Not storing the result of the first call to get_mut() doesn't cause the map to be mutably borrowed for the rest of the scope? How could I have known this from looking at the documentation? Am I missing something else?

Answer 1

This error is a limitation of the implementation of the borrow checker before non-lexical lifetimes. With those enabled, the original code will work as-is:

use std::collections::HashMap;

fn things() {
    let mut map = HashMap::new();
    map.insert(5, "thing");
    map.insert(4, "world");
    map.insert(1, "hello");
    let mut thing = map.remove(&5);
    let mut world = map.get_mut(&4);
    let mut hello = map.get_mut(&1);
}

fn main() {}

This is because the compiler is smarter and can see that you aren't using world anymore by the time you get to map.get_mut(&1), so it doesn't need to have a valid reference anymore.

You can get equivalent code in previous versions of Rust by adding an explicit scope:

let mut thing = map.remove(&5);
{
    let mut world = map.get_mut(&4);
}
let mut hello = map.get_mut(&1);

---

Why does HashMap::get_mut() take ownership of the map

It absolutely does not do that. Ownership is a precise term in Rust code. Note that the error message specifically says

previous borrow of map occurs here

A borrow is not ownership. If I borrow your car, I don't own your car.
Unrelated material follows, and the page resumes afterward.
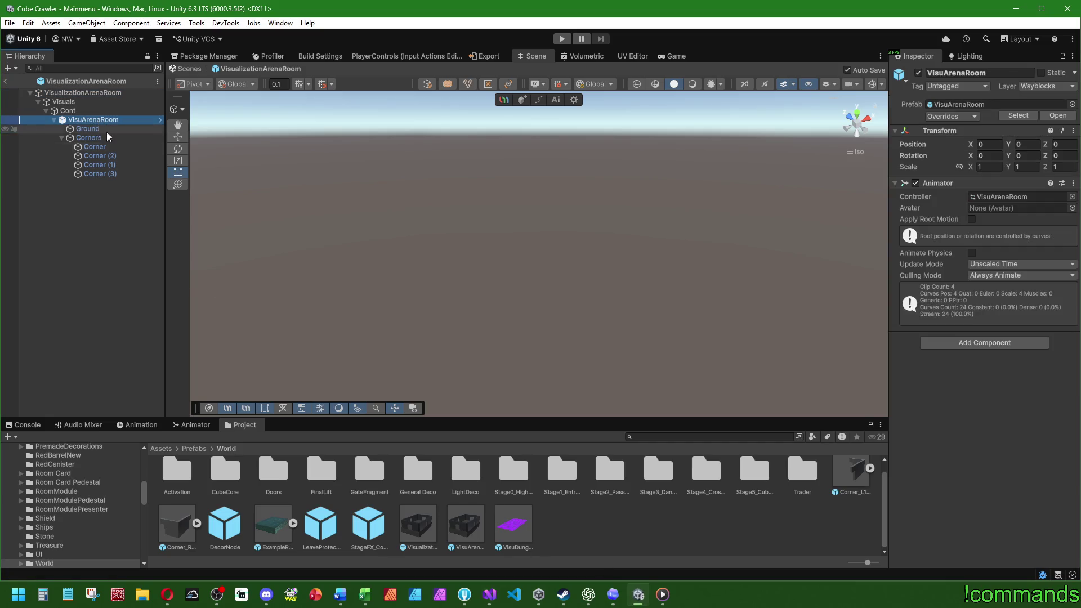
click(5, 80)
Your real question is "why does it borrow it for the rest of the scope". Let's look at the signature:

fn get_mut<Q: ?Sized>(&mut self, k: &Q) -> Option<&mut V> 
where
    K: Borrow<Q>,
    Q: Hash + Eq,

In words, this could be read as

Given a mutable reference to a HashMap (&mut self) and something that can be used to find the key (K: Borrow<Q>, Q: Hash + Eq), return a mutable reference to the value if one matches (Option<&mut V>)
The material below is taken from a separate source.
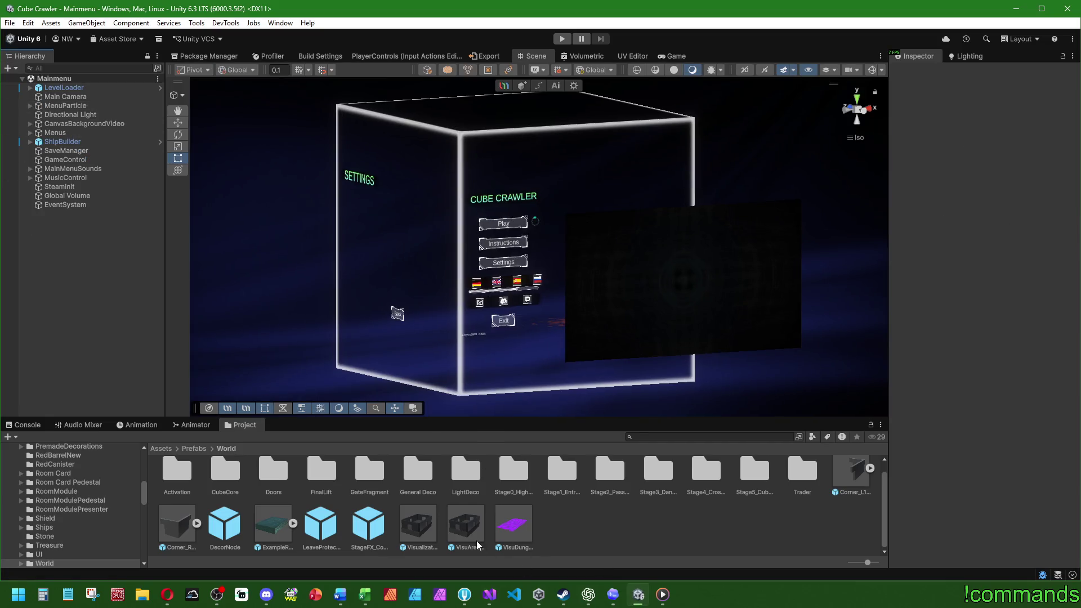
double_click(475, 539)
However, that returned mutable reference will be changing something in the HashMap, that's why it's a mutable reference at all. You are only allowed to have multiple immutable borrows OR one mutable borrow at a time. This prevents writing code that causes inconsistencies and safety issues.

Let's look at remove:

fn remove<Q: ?Sized>(&mut self, k: &Q) -> Option<V> 
where
    K: Borrow<Q>, 
    Q: Hash + Eq,

This returns an owned value, not a reference into the HashMap. Once the method is done, the borrow of the map is over.